╔══

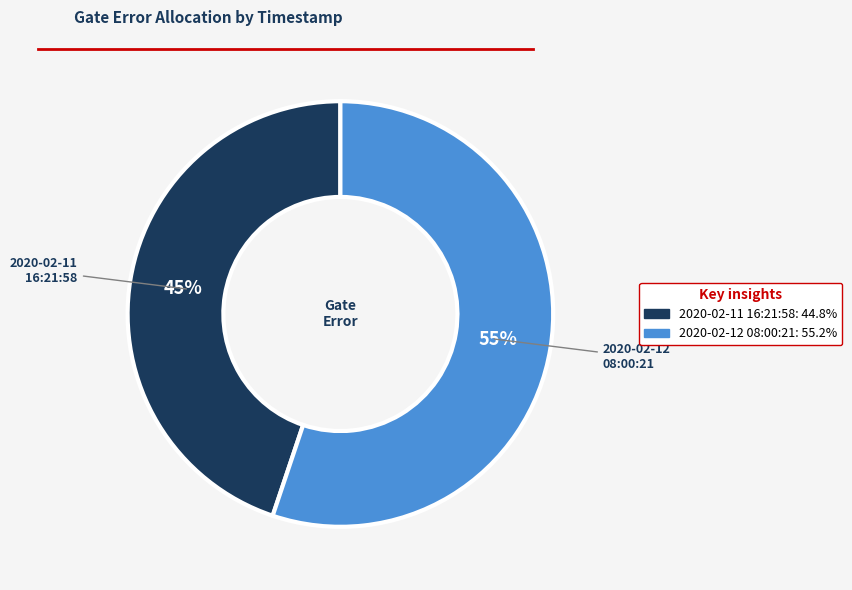

Is there a majority slice in this chart?

Yes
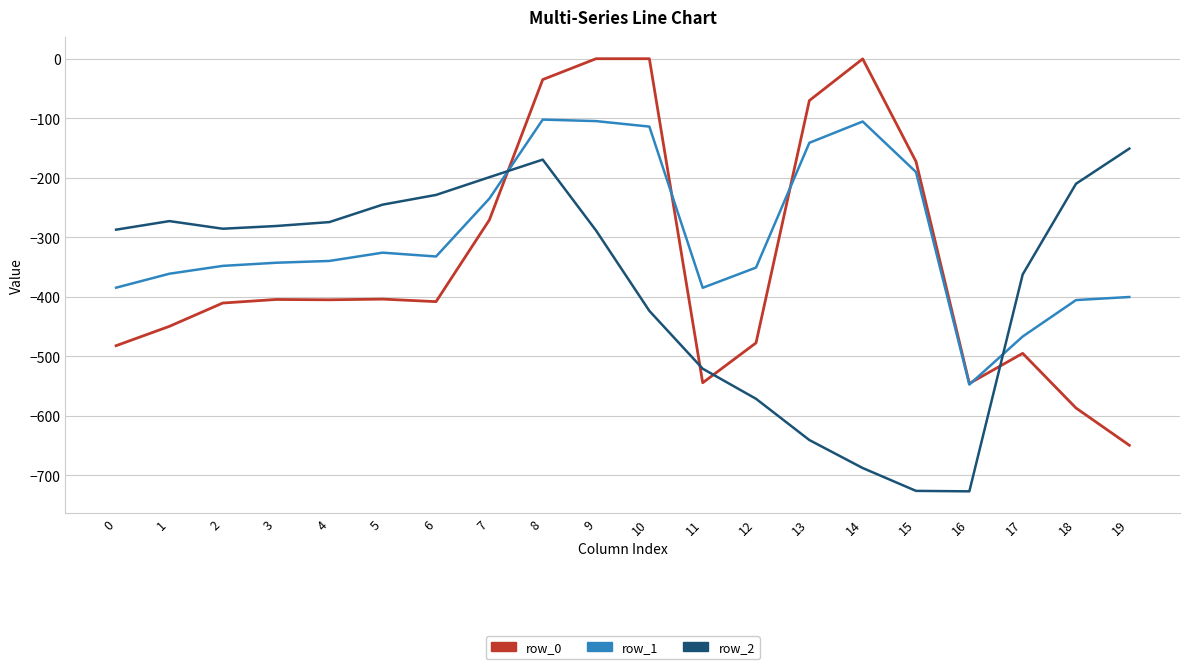

Which series changed the most between 1 and 9?

row_0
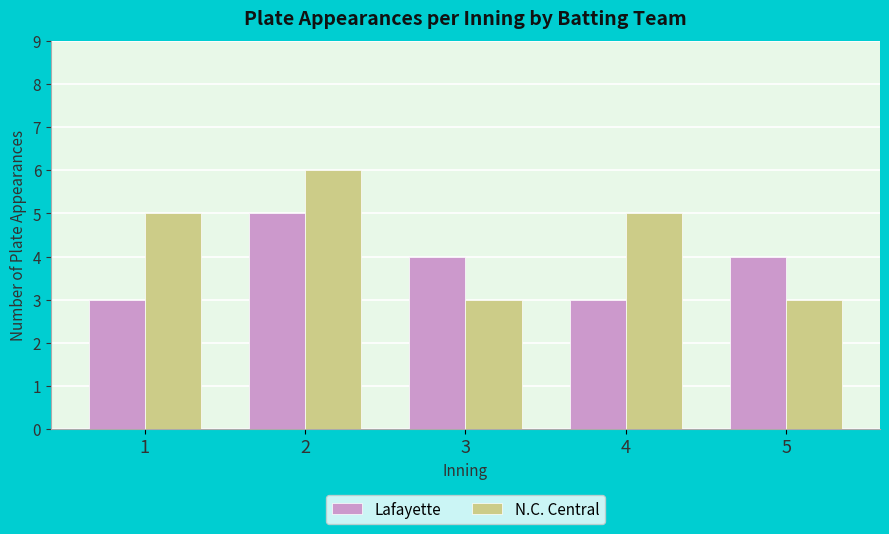

Rank the series by their maximum value, from highest to lowest.

N.C. Central, Lafayette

╚══

[Your task]: Output the lines from the one containing "Which series changed" through the last line above as a JSON list of strings, one string per line. Include both ends, and leave out blank lines and the pictures.

[Completed task]:
[
  "Which series changed the most between 1 and 9?",
  "row_0",
  "Rank the series by their maximum value, from highest to lowest.",
  "N.C. Central, Lafayette"
]